Les profils pour qui la réalité peut être plus rude
- Celles et ceux qui ont besoin d’un cadre très stable, avec des missions prévisibles et un revenu régulier dès le départ.
- Celles et ceux qui veulent aller très vite, sans accepter les phases d’étude, de retour en arrière ou d’ajustement.
- Celles et ceux qui n’aiment pas vendre, communiquer ou se rendre visibles, car même un projet très utile doit être raconté.
- Celles et ceux qui supportent mal de ne pas savoir, car le métier confronte souvent à des sujets nouveaux.
- Celles et ceux qui veulent une liberté sans contraintes, alors que l’autonomie vient avec des responsabilités, du risque et des choix permanents.
Ce que le terrain apprend avec le recul dans ce métier
Le rapport au temps : ralentir peut éviter de reculer
Au début, l’envie d’aller vite est très forte. Il y a souvent une pression financière, une envie de prouver que le projet fonctionne, un besoin de voir le produit exister. Pourtant, aller trop vite peut coûter plus cher. Il faut parfois accepter quelques mois d’exploration pour éviter une mauvaise direction.
Le rapport à l’effort : chaque petite brique compte
Créer une entreprise ne se résume pas à une grande décision. C’est une somme de gestes. Chercher, appeler, comparer, rédiger, poster, produire, améliorer. Le métier récompense la constance plus que le coup d’éclat.
Le rapport aux autres : demander n’est pas un aveu de faiblesse
Le terrain apprend aussi que les gens répondent plus souvent qu’on ne l’imagine. Certaines personnes donnent peu. D’autres apportent des conseils précieux. Mais dans tous les cas, le mouvement commence quand on ose ouvrir la conversation.

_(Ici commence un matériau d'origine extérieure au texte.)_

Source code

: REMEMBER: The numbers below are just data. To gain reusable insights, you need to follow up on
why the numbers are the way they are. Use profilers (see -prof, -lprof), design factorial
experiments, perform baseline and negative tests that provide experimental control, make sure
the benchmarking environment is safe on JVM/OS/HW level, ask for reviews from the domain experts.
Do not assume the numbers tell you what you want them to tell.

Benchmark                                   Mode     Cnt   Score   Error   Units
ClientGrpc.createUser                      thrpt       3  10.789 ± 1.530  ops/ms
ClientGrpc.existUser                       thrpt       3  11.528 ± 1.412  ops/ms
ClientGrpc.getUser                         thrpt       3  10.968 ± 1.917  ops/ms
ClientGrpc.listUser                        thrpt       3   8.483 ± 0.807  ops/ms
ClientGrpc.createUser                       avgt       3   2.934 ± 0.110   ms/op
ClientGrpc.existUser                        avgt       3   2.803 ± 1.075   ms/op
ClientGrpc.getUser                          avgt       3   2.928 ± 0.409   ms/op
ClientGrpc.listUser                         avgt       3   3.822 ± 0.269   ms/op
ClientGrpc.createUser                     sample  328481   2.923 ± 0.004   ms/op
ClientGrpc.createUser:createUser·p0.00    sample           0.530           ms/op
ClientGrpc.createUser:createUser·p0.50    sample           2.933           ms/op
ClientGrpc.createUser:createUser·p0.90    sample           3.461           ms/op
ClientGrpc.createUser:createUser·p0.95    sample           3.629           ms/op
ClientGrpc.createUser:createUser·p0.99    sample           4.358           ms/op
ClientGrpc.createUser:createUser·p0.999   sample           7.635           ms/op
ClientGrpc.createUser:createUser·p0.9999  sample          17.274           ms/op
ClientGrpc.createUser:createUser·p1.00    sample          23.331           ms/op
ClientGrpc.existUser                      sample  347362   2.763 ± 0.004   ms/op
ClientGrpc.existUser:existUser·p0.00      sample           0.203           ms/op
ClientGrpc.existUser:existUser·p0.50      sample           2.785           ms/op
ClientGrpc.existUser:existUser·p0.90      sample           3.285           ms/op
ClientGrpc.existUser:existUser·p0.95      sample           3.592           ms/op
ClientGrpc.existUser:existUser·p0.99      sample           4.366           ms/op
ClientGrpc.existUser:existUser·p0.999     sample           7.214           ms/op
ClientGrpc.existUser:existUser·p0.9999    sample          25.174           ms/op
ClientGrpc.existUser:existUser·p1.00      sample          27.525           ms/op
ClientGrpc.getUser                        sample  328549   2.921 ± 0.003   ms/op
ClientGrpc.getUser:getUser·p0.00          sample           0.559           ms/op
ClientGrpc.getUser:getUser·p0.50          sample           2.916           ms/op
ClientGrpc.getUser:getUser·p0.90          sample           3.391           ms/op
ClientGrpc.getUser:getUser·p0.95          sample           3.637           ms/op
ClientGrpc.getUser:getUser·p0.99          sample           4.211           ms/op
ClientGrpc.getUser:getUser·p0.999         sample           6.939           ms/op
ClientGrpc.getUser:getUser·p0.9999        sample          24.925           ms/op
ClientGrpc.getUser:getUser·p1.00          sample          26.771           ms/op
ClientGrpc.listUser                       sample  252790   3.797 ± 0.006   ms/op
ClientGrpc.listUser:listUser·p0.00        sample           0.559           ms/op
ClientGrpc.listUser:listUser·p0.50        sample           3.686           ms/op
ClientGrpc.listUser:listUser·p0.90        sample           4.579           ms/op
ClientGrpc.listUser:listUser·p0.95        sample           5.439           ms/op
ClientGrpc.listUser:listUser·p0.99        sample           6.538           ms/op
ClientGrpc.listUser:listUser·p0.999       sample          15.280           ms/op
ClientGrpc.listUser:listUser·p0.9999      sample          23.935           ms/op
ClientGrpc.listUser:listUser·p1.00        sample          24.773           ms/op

Choisir ce métier en conscience : tester le réel avant de s’y engager
Si ce métier vous attire, commencez petit. Choisissez un sujet qui vous tient vraiment. Contactez trois personnes qui travaillent autour de ce sujet. Posez des questions simples : comment elles ont commencé, ce qui leur prend le plus de temps, ce qu’elles n’avaient pas vu venir, ce qu’elles referaient différemment.
Vous pouvez aussi tester une version légère de votre idée : une précommande, un prototype, un atelier, une page de présentation, une rencontre avec de futurs utilisateurs. L’objectif n’est pas de tout valider. Il est de confronter l’image au terrain.
Ce n’est pas une question de rêve, mais d’ajustement. La réalité n’est pas un problème quand elle est choisie.